China softens some Covid policies, and OPEC leaves oil production unchanged.

Grain futures are firmer for corn and wheat, while soybeans enjoyed a second day relief rally from last week’s heavy selling. China relaxing some of its zero-tolerance Covid restrictions contributed to the crude oil rally overnight (OPEC left production unchanged) and general optimism about China’s increased need potentially of raw materials. The Chinese Hang Seng index rallied 4% on the news that the government will not require commuters in their largest cities to take Covid tests with a negative result needed before travel. The Hang Seng tech-heavy index is the largest 30 Chinese technology companies, and that surged 8%.

OPEC announced on Sunday that there will be no change in its production which is consistent with its October meeting, as some thought there might be cuts. But it was the Chinese story that helped support crude all rallying over $2.00 a barrel overnight, back to last week’s highs.

This coming Friday is the December 9 Supply/Demand crop report, with increased carryouts starting to become anticipated. Australia will release its 2022 final production report Tuesday, December 6. This report will have a better reflection on the impact of all the rain that has fallen in Eastern Australia through mid-October and how it has impacted yields.

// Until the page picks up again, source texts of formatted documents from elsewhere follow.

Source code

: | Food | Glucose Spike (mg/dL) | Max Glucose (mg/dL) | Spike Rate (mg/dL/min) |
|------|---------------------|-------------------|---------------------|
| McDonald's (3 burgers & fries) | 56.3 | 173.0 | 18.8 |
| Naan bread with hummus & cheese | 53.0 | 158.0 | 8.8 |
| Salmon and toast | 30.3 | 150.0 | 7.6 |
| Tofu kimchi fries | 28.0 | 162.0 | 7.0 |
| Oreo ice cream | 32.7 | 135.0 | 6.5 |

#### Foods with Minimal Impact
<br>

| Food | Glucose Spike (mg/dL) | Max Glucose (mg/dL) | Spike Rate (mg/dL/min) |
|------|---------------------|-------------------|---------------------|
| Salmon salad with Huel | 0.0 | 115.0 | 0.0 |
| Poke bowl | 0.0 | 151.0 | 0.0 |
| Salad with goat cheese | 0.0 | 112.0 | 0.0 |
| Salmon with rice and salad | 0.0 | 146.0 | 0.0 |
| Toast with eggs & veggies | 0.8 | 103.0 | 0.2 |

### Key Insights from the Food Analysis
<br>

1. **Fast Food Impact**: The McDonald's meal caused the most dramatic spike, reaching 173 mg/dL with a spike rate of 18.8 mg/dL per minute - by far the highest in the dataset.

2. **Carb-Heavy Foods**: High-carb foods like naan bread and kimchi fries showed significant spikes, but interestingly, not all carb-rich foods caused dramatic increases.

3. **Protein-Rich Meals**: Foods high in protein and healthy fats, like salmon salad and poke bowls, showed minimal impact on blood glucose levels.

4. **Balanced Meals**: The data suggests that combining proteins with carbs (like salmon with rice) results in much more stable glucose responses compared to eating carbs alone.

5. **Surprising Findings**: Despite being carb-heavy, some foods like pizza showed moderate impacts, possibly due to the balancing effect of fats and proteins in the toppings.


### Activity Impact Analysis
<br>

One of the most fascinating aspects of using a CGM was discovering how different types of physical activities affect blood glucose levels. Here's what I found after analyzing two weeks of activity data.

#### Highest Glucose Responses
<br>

South American forecast shows Argentina receiving improved rain potential after December 10, with models indicating additional rainfall in the two-week forecast. Brazil continues to enjoy near-normal rainfall and near to below-normal temperatures over the next two weeks. Various weather models have been adding and subtracting Argentine rain over the weekend as the forecast tries to get locations and amounts more accurate. What is apparent is that La Niña is decaying, and the odds of Argentine rainfall improving will likely work its way into the models well into December. Extreme heat is in Argentina currently in the mid-90s-lower hundreds but will dissipate towards the end of the week.

Live and feeder cattle closed higher for last week, with a firm start anticipated this morning. Negotiated fed cattle trade was steady to higher, with the southern plains at $155, while sales in Nebraska and IA/MN were from $157-159, steady to $3 higher. Dressed sales were at $249, up $4 for the week. Box beef values did slip with choice down a $1.90 and select falling $9.81. Slaughter margins for packers dropped to $47/head, which was the lowest since late 2017. The cash trade has now converged with the CME futures as futures are hesitant to add premiums into early 2023. Continued strength in futures will likely be led by the cash market, as this is a sign of a bull market climbing a wall of worry.